We both knew I was operating from a point of weakness, but still I attempted a redirect. “Mark’s a gym-rat and a pretty buff guy, are you attracted to his physique, Claire?”
“You’re not leaving this bathroom until you answer the question….do you find her boobs attractive?”
After putting away my toiletries and wiping down the sink a second time, she still hadn’t budged.
“I suppose a little, but that’s the defective gene thing. Take a professor who’s got five P.H.D’s in his back pocket; flash a set of boobs in front of him, and suddenly he can’t work third grade math. Honestly, I think it goes way back to Adam in the Bible. Remember, God created him from dust…..so according to divine design all men are kind of dirty like.”
Claire gave me the benefit of appearing to consider my absurd proposition, but only for a moment.
“A long time ago, you used to look at me like that, Charlie. What happened to the way we used to be?”
My initial answer covered broad topics like jobs, children, and life happened. Claire didn’t offer a response. She couldn’t because the corner of her mouth turned down again.
I’m not even sure I understood exactly what constituted an epiphany, but if it came in shots, I think the reflection of the man staring back from the mirror slipped me a double. I suddenly realized that Claire objecting to the fake Sherry wasn’t hypocrisy at all. The only reason she shopped at the ‘Spillage Village’, put on the fake eyelashes, wore freakishly high heels, and did a hundred other things was because of my extreme stupidity. I had either glorified or crucified certain things by offering undue attention or complete and utter inattention. To the best of knowledge, there had been no infidelity in our marriage and we weren’t the type to engage in loud verbal exchanges, but our marriage was just as broken as the Feldman’s. I supposed it high time that I quit stumbling in circles, stepping on my wife’s feet, waiting for the song to change.
“Hey, Mark, this is Charlie. Sorry about the late notice, but Claire and I won’t be able to make it. Awesome news, brother, I have a gorgeous wife that’s been pretending to be someone else for years. Never mind, I’ll call you next week and explain.”  

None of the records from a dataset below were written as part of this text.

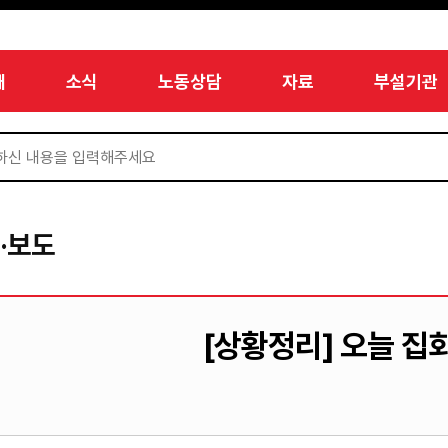
개
소식
노동상담
자료
부설기관
·보도
[상황정리] 오늘 집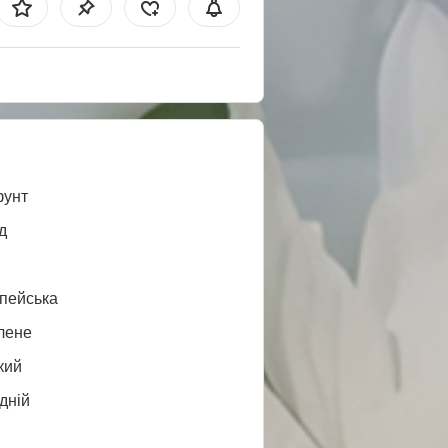
фунт
д
пейська
лене
кий
дній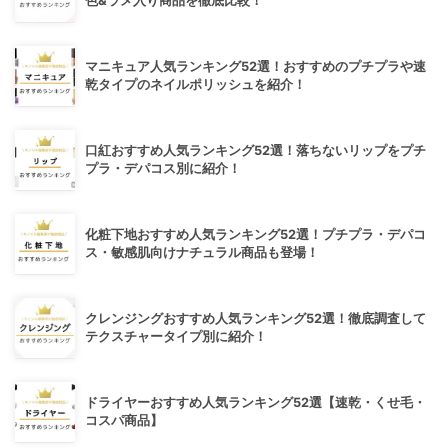
色&ラメ入り商品を徹底比較！
マニキュア人気ランキング52選！おすすめのプチプラや速
乾タイプのネイルポリッシュを紹介！
口紅おすすめ人気ランキング52選！落ちないリップをプチ
プラ・デパコス別に紹介！
化粧下地おすすめ人気ランキング52選！プチプラ・デパコ
ス・敏感肌向けナチュラル商品も登場！
クレンジングおすすめ人気ランキング52選！徹底調査して
テクスチャータイプ別に紹介！
ドライヤーおすすめ人気ランキング52選【速乾・くせ毛・
コスパ商品】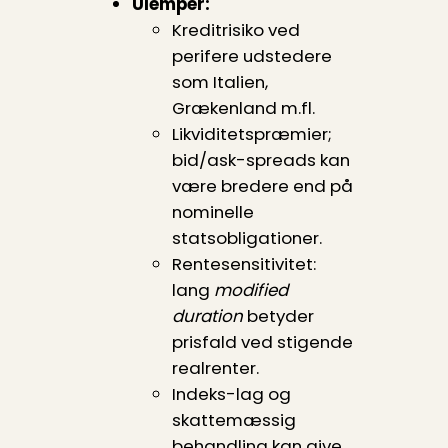
Ulemper:
Kreditrisiko ved
perifere udstedere
som Italien,
Grækenland m.fl.
Likviditetspræmier;
bid/ask-spreads kan
være bredere end på
nominelle
statsobligationer.
Rentesensitivitet:
lang
modified
duration
betyder
prisfald ved stigende
realrenter.
Indeks-lag og
skattemæssig
behandling kan give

I joined Claire standing before an open closet, slipping hangers from right to left, moving more to the rejection side. Positioned behind her, I massaged her shoulders for a moment; a diversionary tactic designed to disguise the moment I slid my hand past her shoulders and retrieved the merchandise from the Spillage Village. She turned on me and issued a half-serious glare.
“I haven’t listened in a while, and that’s probably why you quit talking, but I hear you now, Claire.”

She watched intently as I worked the scissors through each of the aids and tossed the useless halves onto the bed. “You used to say the sparkly purple dress made you feel sexy. Put it on. I’ve made reservations for Mandini’s downtown at 8:00.”